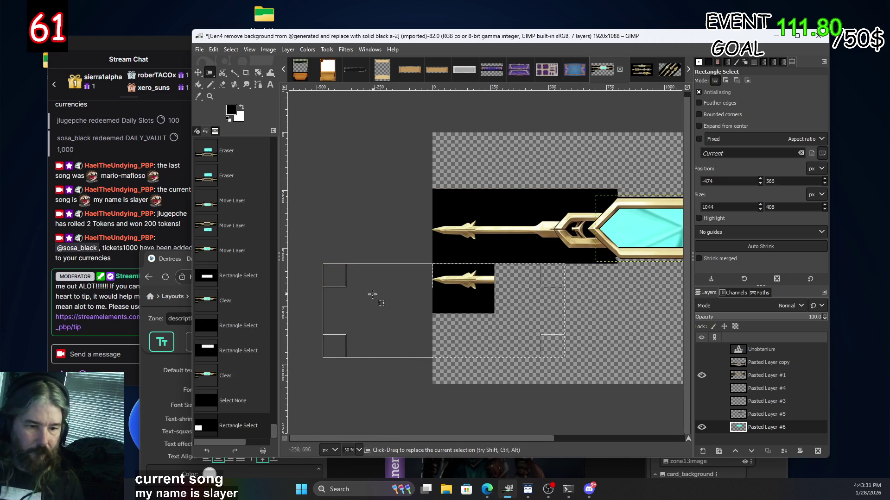
pyautogui.scroll(-4, 375, 292)
pyautogui.scroll(4, 460, 313)
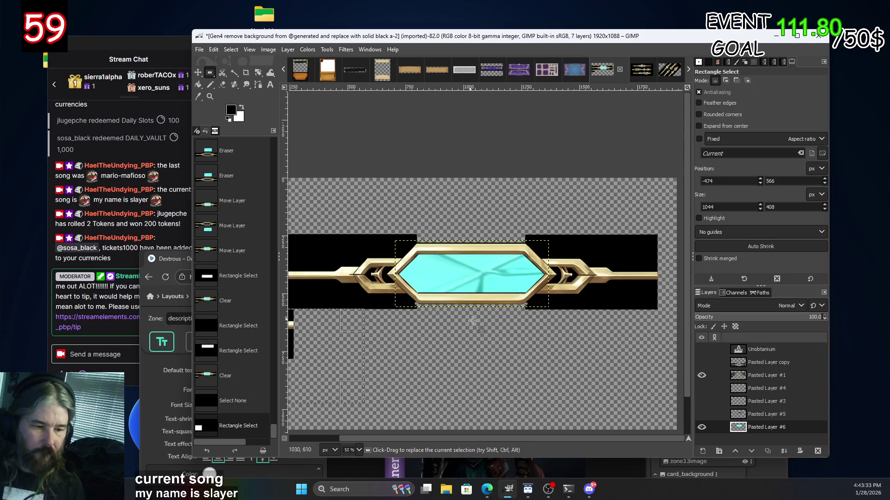
pyautogui.click(487, 329)
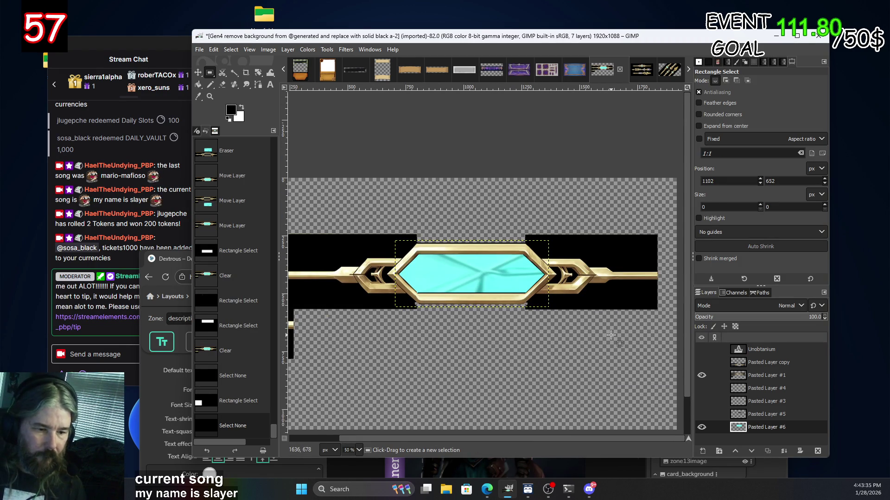
pyautogui.scroll(2, 433, 308)
pyautogui.scroll(3, 424, 273)
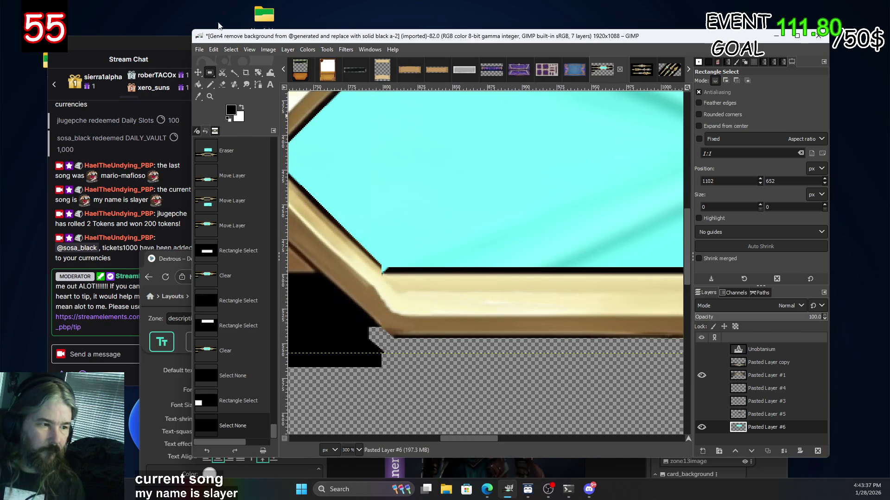
pyautogui.click(246, 85)
# Test a smudge on the gem's corner, toggle Pasted Layer #1's visibility and make it active.
pyautogui.scroll(2, 431, 307)
pyautogui.scroll(2, 430, 307)
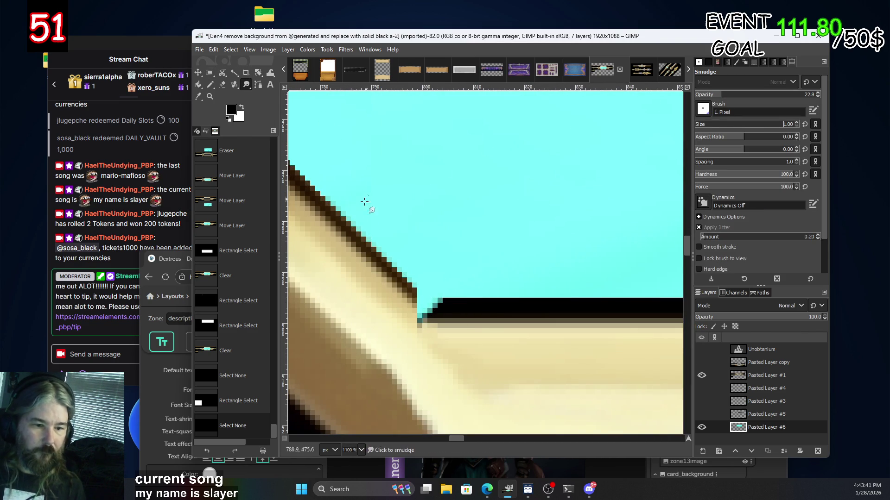
pyautogui.click(431, 306)
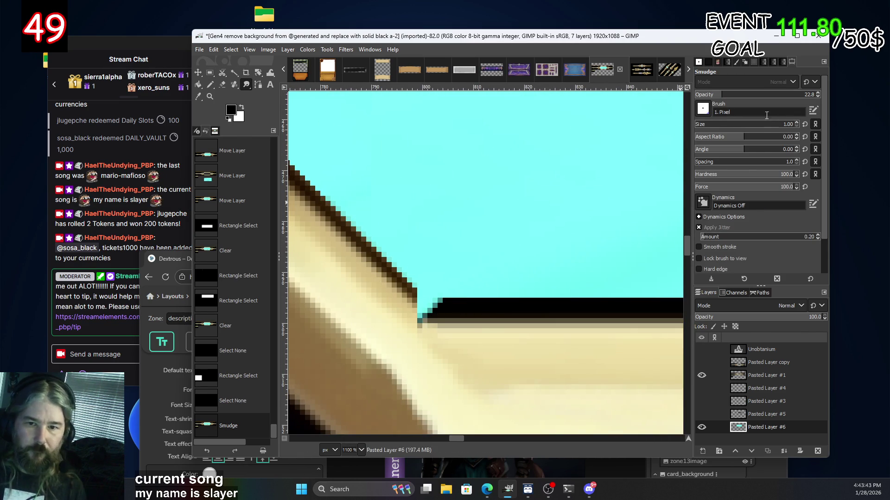
pyautogui.click(702, 375)
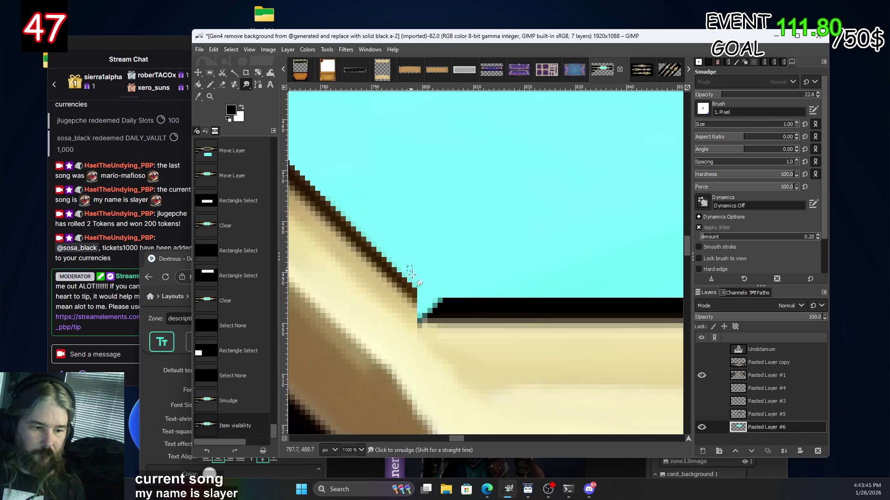
pyautogui.click(763, 375)
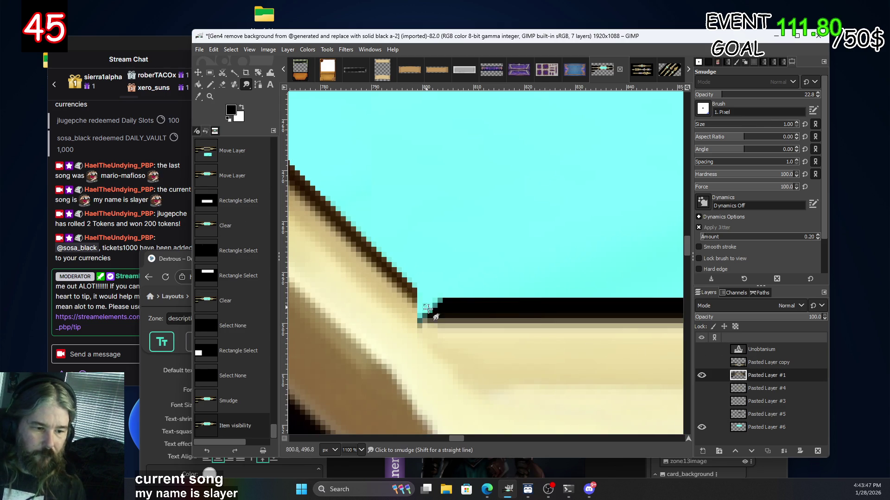
# Smudge along the diagonal where the cyan panel meets the gold frame's lower-left edge.
pyautogui.click(424, 304)
pyautogui.click(419, 301)
pyautogui.click(416, 297)
pyautogui.click(411, 292)
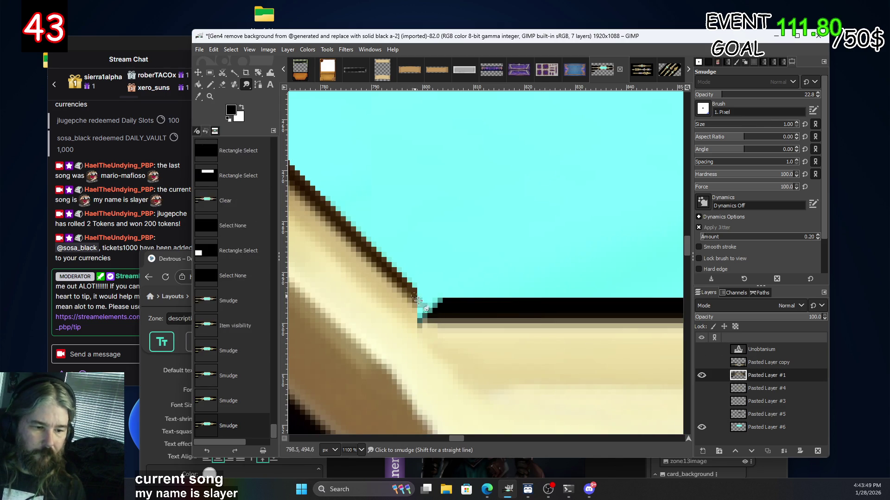
pyautogui.click(413, 294)
pyautogui.click(416, 297)
pyautogui.click(419, 301)
pyautogui.click(423, 305)
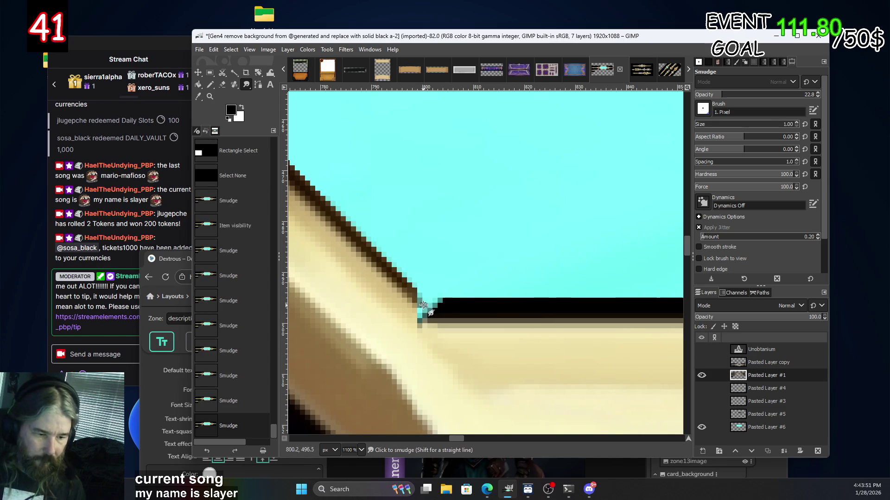
# Smooth the remaining cyan corner pixels and raise the smudge size from 3 to 4.
pyautogui.click(423, 306)
pyautogui.click(421, 310)
pyautogui.click(420, 312)
pyautogui.click(423, 310)
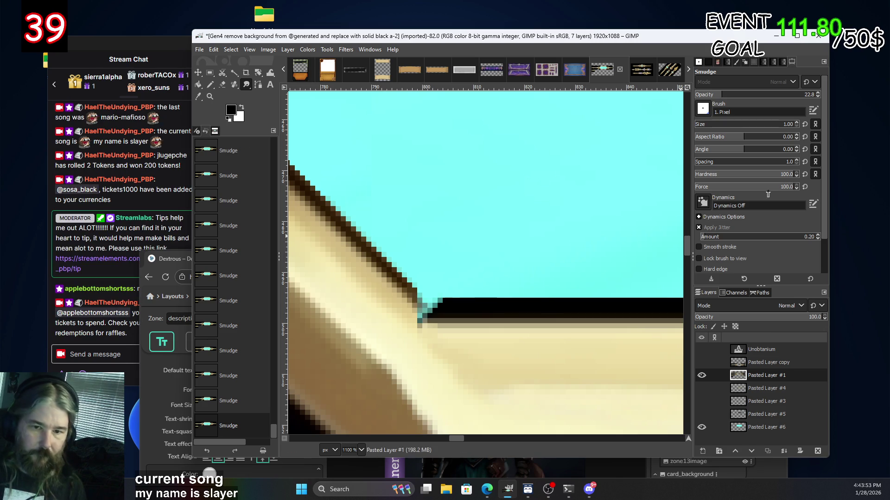
pyautogui.click(796, 122)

DIRECTIONS
Where a line of the records holds the word "cyan", copy that line.

TASK ANSWER
# Smudge along the diagonal where the cyan panel meets the gold frame's lower-left edge.
# Smooth the remaining cyan corner pixels and raise the smudge size from 3 to 4.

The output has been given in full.